* **DIRECTIONS**: Print the passage on Peter Moore's life and photography word for word, between "- Born: London, United" and "Judson Memorial Church.", inclusive.

* **GIVEN PASSAGE**:
- Born: London, United Kingdom
- Died: September 28, 1993 New York, New York
- Occupation: photographer
- Spouse: Barbara Moore
- Children: 2

= Peter Moore (photographer) =

American photographer

Peter Moore (1932 – September 28, 1993) was a British-American photographer associated with documenting the avant-garde art, dance, music, and theater events of the 1960s NYC, capturing countless performances and exhibitions of the Fluxus movement, Happenings, and Judson Memorial Church.

== Biography ==
Moore was born in London, England, and attended Haverford College and the Massachusetts Institute of Technology in the 1950s before working at Life Magazine. During the 1960s he documented hundreds of performances, saying "if I don't record these, they'll be lost." From 1978 to 1989, he was the technical editor and columnist for Modern Photography magazine. He captured significant productions by Robert Wilson (director) and Philip Glass, such as the premiere of Einstein on the Beach.

* **DATA BLOCK**:
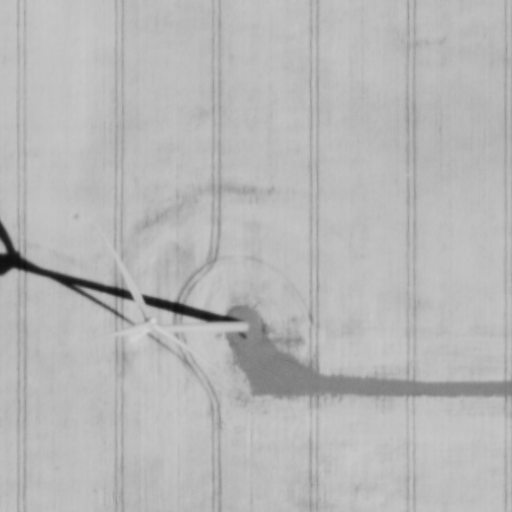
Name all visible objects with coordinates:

* **ANSWER TO THIS TASK**:
- Born: London, United Kingdom
- Died: September 28, 1993 New York, New York
- Occupation: photographer
- Spouse: Barbara Moore
- Children: 2

= Peter Moore (photographer) =

American photographer

Peter Moore (1932 – September 28, 1993) was a British-American photographer associated with documenting the avant-garde art, dance, music, and theater events of the 1960s NYC, capturing countless performances and exhibitions of the Fluxus movement, Happenings, and Judson Memorial Church.